World News Briefs For Saturday, 16 April 2016
Hello Australia!! - Another killer quake hits southwestern Japan - Brazil's Supreme Court refuses to stop a drive to impeach the president - Germany will allow the prosecution of a comic who really, really let Turkey's president have it - And more in your CareerSpot Global News Briefs:
At least four people are dead in the latest earthquake in southwestern Japan, and more than 470 people are being treated in hospital for various injuries, mostly broken bones. The temblor, reported as a magnitude 7.3, struck at about 1:25 AM on Saturday morning local time in the same general area as Thursday night's killer earthquake that left nine dead, where buildings are already damaged and weakened, and debris litters the streets. Emergency workers say they're getting plenty of calls from people trapped in their damaged homes. At least one police station and one town hall are in danger of collapsing.
The government is telling people to evacuate homes along a river where a farming reservoir at Nishihara Town appears to have been damage and is causing the river level to rise. A landslide knocked down half of a hill and it came down on a highway bypass outside Kumamoto City near Minamiaso Town, where most of the worst damage appears to be; crews will get out there to determined if any cars, homes, or people are buried. The power is out for most of the region, but supposedly the nuclear reactors are not damaged.
Brazil's lower house of congress has begun debate on impeaching President Dilma Rousseff for allegedly manipulating government accounts to cover-up a deficit. Dilma and her supporters note that she has not been charged with any crime in the matter, unlike most of the cesspool of lawmakers who are deciding on her fate. But the Supreme Court rejected the Attorney General's request for an injunction to stop the process. If anti-Rousseff lawmakers get a two-thirds majority, the case goes to the Senate.
German Chancellor Angela Merkel has caved to Turkey's demand to allow prosecution of a comic who read a vulgar (and hilarious) poem about thin-skinned and authoritarian Turkish President Recep Tayyip Erdogan on TV. Rather than simply demonstrating that he doesn't actually fornicate with goats and watch child pornography while bombing the Kurds, Erdogan insisted on pursuing comedian Jan Bohmermann under an obscure section of Germany’s criminal code.

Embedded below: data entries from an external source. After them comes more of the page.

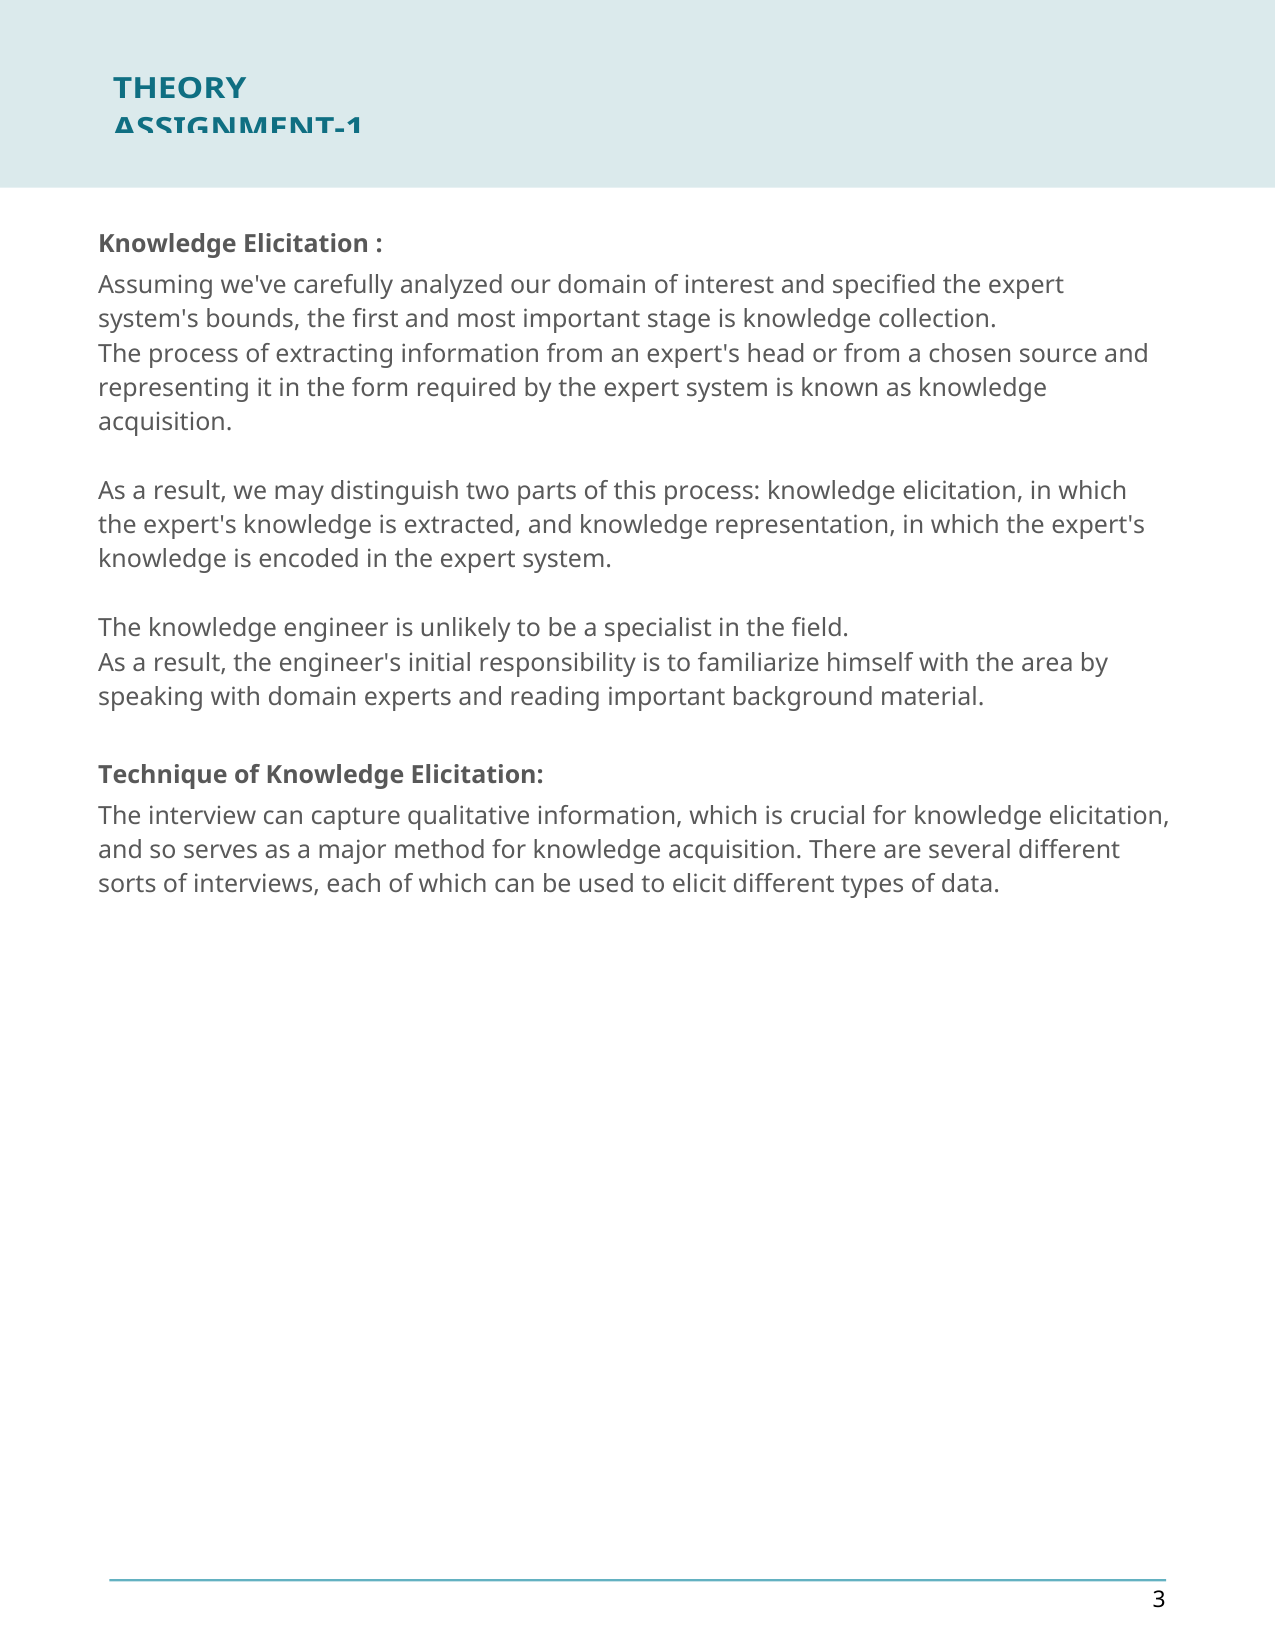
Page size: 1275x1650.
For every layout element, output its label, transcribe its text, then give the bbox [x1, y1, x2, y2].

text Assuming we've carefully analyzed our domain of interest and specified the expert system's bounds, the first and most important stage is knowledge collection. [98, 267, 1171, 335]
text Technique of Knowledge Elicitation: [98, 756, 1163, 790]
text The knowledge engineer is unlikely to be a specialist in the field. [98, 610, 1171, 644]
text Knowledge Elicitation : [98, 226, 1163, 259]
text As a result, we may distinguish two parts of this process: knowledge elicitation, in which the expert's knowledge is extracted, and knowledge representation, in which the expert's knowledge is encoded in the expert system. [98, 473, 1171, 575]
text The interview can capture qualitative information, which is crucial for knowledge elicitation, and so serves as a major method for knowledge acquisition. There are several different sorts of interviews, each of which can be used to elicit different types of data. [98, 798, 1171, 900]
text As a result, the engineer's initial responsibility is to familiarize himself with the area by speaking with domain experts and reading important background material. [98, 645, 1171, 713]
text The process of extracting information from an expert's head or from a chosen source and representing it in the form required by the expert system is known as knowledge acquisition. [98, 336, 1171, 438]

Merkel was criticized by members of her own cabinet, but insists her decision affirmed the independence of Germany's courts rather than speak to Bohmermann's guilt or innocence.
In an insane and dangerous bit of election year politics, Republican party legislators brought a Draconian anti-Abortion Rights bill to a US House committee, which would outlaw terminations based on sex or race. Aside from being flagrantly unconstitutional, it would also effectively institutionalize racial profiling on the part of doctors and violate the physician-patient relationship. "This bill is so horrendous that I could not believe it when it was first brought up," said Representative Judy Chu of California. "It is a nightmare. This is a piece of legislation that would impose criminal penalties on providers and limit the reproductive choices of women of color and all women." Supporters quoted a mismatched hodge-podge of the bible and anti-slavery figures.

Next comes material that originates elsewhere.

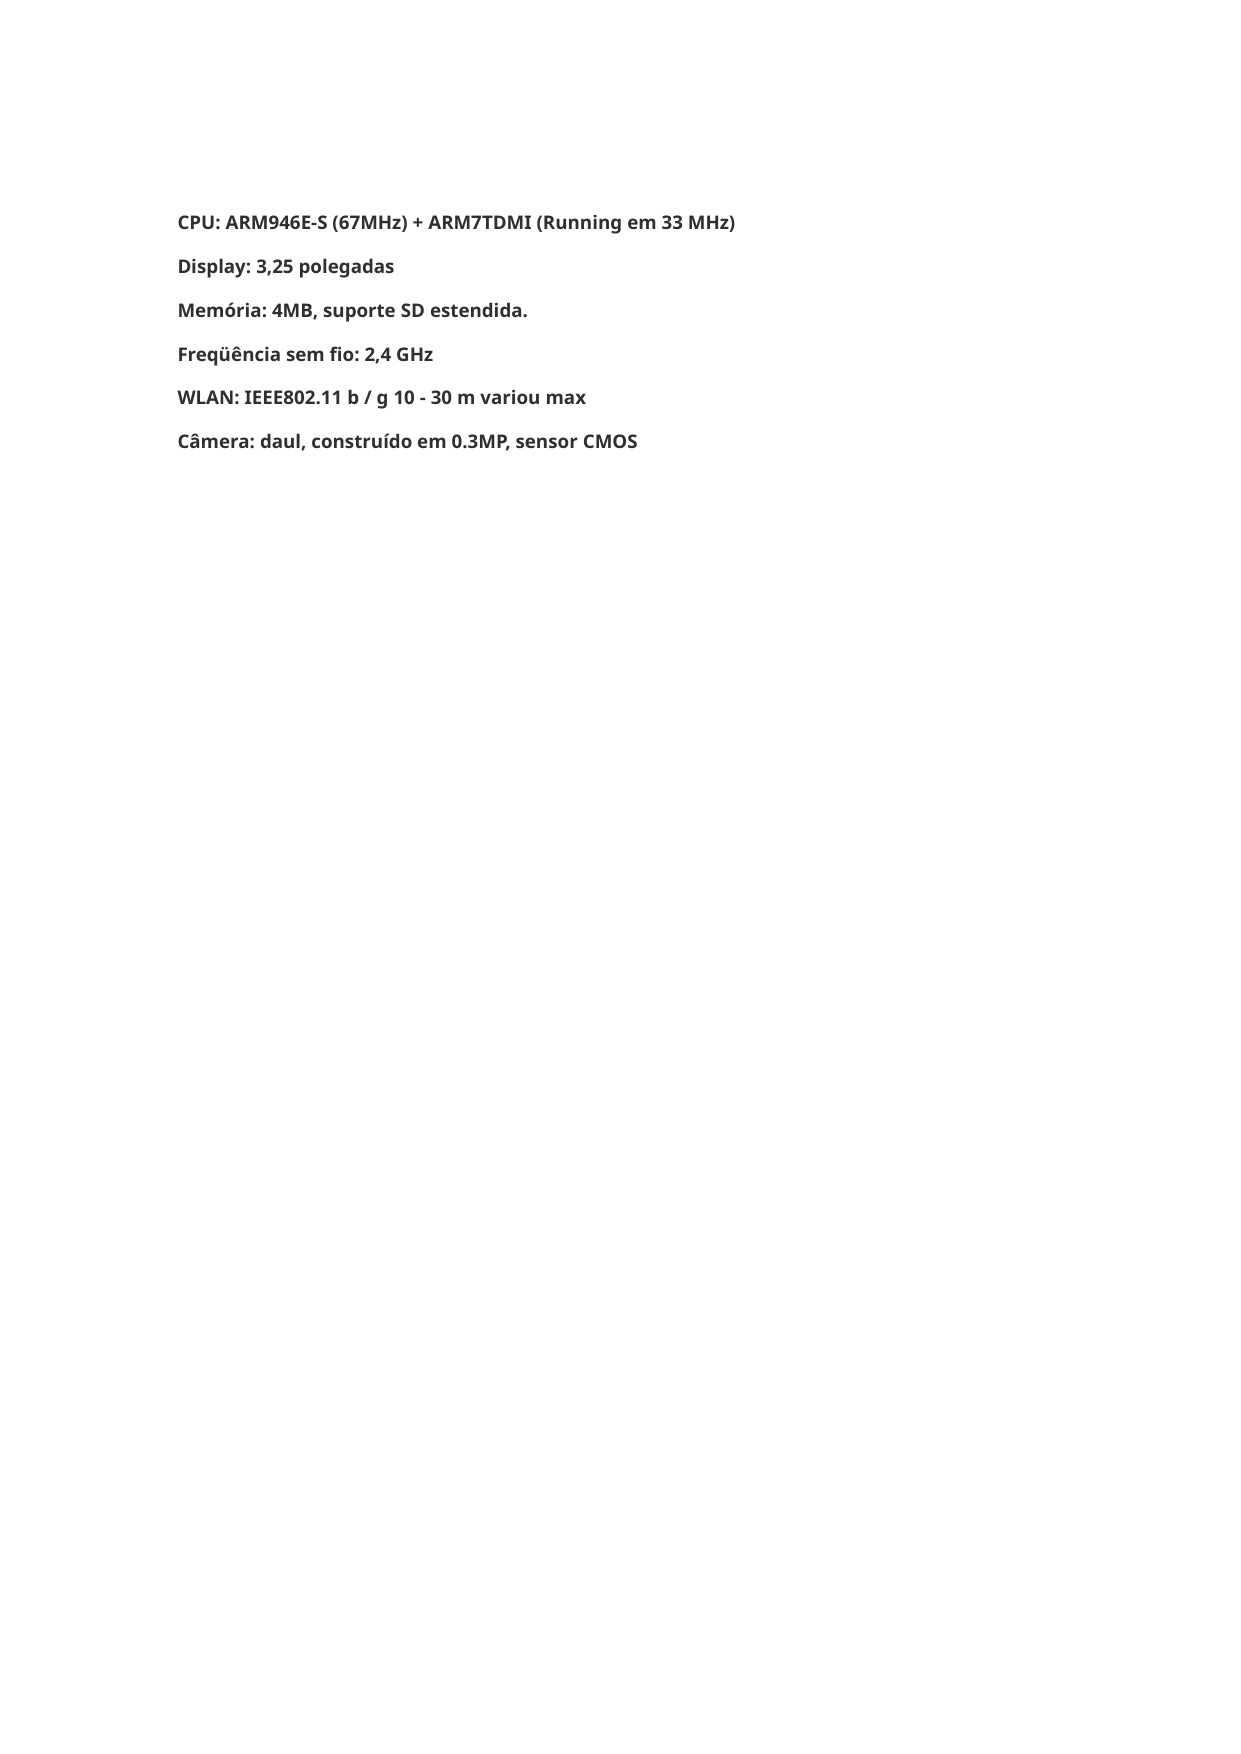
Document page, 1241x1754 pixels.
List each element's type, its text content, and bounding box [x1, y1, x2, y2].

US Presidential Candidate Bernie Sanders called for creating a moral economy based on the common good during a visit to the Vatican on Friday. "At a time when so few have so much, and so many have so little, we must reject the foundations of this contemporary economy as immoral and unsustainable," Bernie said at a conference attended by Bolivian and Ecuadorean Presidents Evo Morales and Rafael Correa at the Pontifical Academy of Social Sciences. "Financial excesses, indeed widespread financial criminality on Wall Street, played a direct role in causing the world's worst financial crisis since the Great Depression," he added while insisting that allowing market forces to go unchecked is "not acceptable".
Belgian transport minister Jacqueline Galant has resigned over accusations she ignored a 2015 report that highlighted security lapses at Brussels airport. The PM initially initially defended her, but eventually accepted her resignation. The so-called Islamic State claimed reponsibility for the bombings at the Brussels airport and a Metro station which killed 32 people.
Rwanda handed a life sentence to a former politician and academic who described Tutsis as "cockroaches" during a 1992 speech, and urged Hutus to kill them and dump the bodies in a river. That's exactly what happened two years later in 1994, and 800,000 people died in the Rwandan Genocide. Leon Mugesera claimed his speech had been taken out of context.